__TASK STATEMENT__: Search the data for the string "Current" and gather each line it is in.

__SOURCE MATERIAL__:
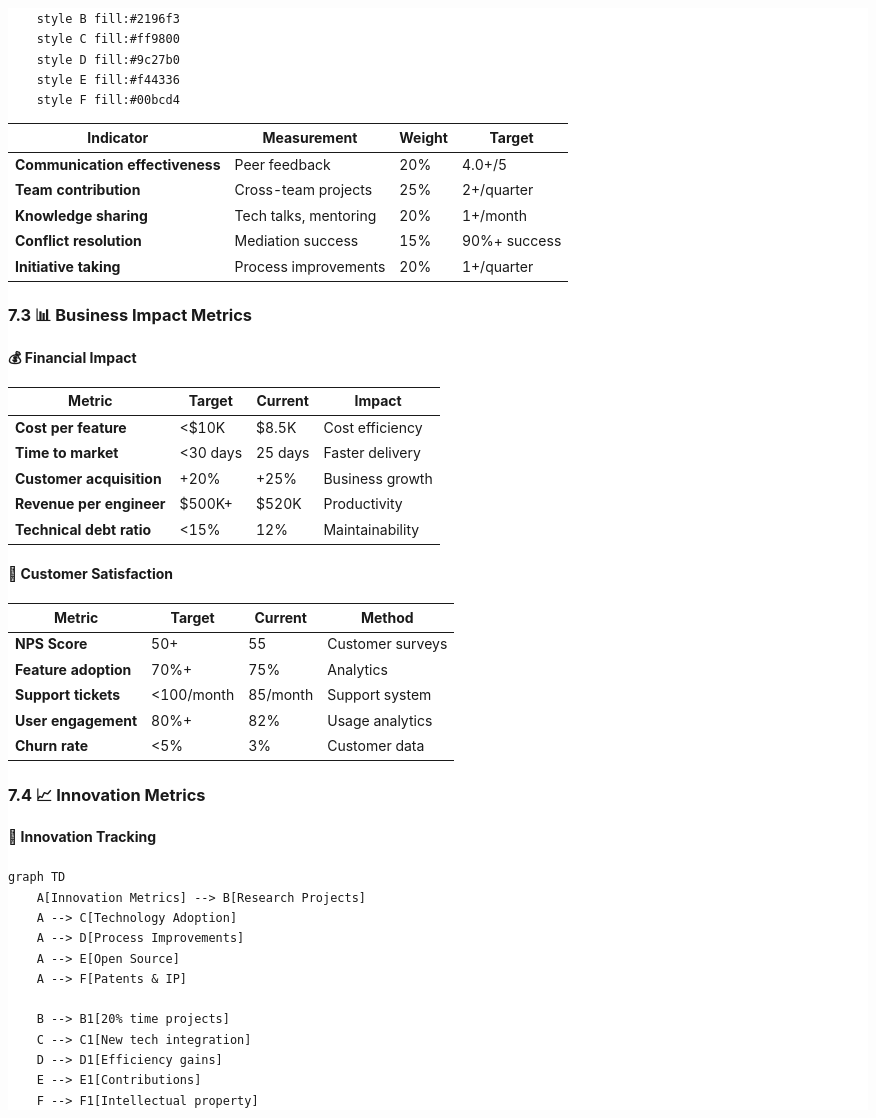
 ```mermaid
    style B fill:#2196f3
    style C fill:#ff9800
    style D fill:#9c27b0
    style E fill:#f44336
    style F fill:#00bcd4
```

| Indicator | Measurement | Weight | Target |
|-----------|-------------|--------|--------|
| **Communication effectiveness** | Peer feedback | 20% | 4.0+/5 |
| **Team contribution** | Cross-team projects | 25% | 2+/quarter |
| **Knowledge sharing** | Tech talks, mentoring | 20% | 1+/month |
| **Conflict resolution** | Mediation success | 15% | 90%+ success |
| **Initiative taking** | Process improvements | 20% | 1+/quarter |

### 7.3 📊 Business Impact Metrics

#### 💰 Financial Impact

| Metric | Target | Current | Impact |
|--------|--------|---------|--------|
| **Cost per feature** | <$10K | $8.5K | Cost efficiency |
| **Time to market** | <30 days | 25 days | Faster delivery |
| **Customer acquisition** | +20% | +25% | Business growth |
| **Revenue per engineer** | $500K+ | $520K | Productivity |
| **Technical debt ratio** | <15% | 12% | Maintainability |

#### 🎯 Customer Satisfaction

| Metric | Target | Current | Method |
|--------|--------|---------|--------|
| **NPS Score** | 50+ | 55 | Customer surveys |
| **Feature adoption** | 70%+ | 75% | Analytics |
| **Support tickets** | <100/month | 85/month | Support system |
| **User engagement** | 80%+ | 82% | Usage analytics |
| **Churn rate** | <5% | 3% | Customer data |

### 7.4 📈 Innovation Metrics

#### 🚀 Innovation Tracking

```mermaid
graph TD
    A[Innovation Metrics] --> B[Research Projects]
    A --> C[Technology Adoption]
    A --> D[Process Improvements]
    A --> E[Open Source]
    A --> F[Patents & IP]
    
    B --> B1[20% time projects]
    C --> C1[New tech integration]
    D --> D1[Efficiency gains]
    E --> E1[Contributions]
    F --> F1[Intellectual property]
```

__SOLUTION TO THIS PROBLEM__:
| Metric | Target | Current | Impact |
| Metric | Target | Current | Method |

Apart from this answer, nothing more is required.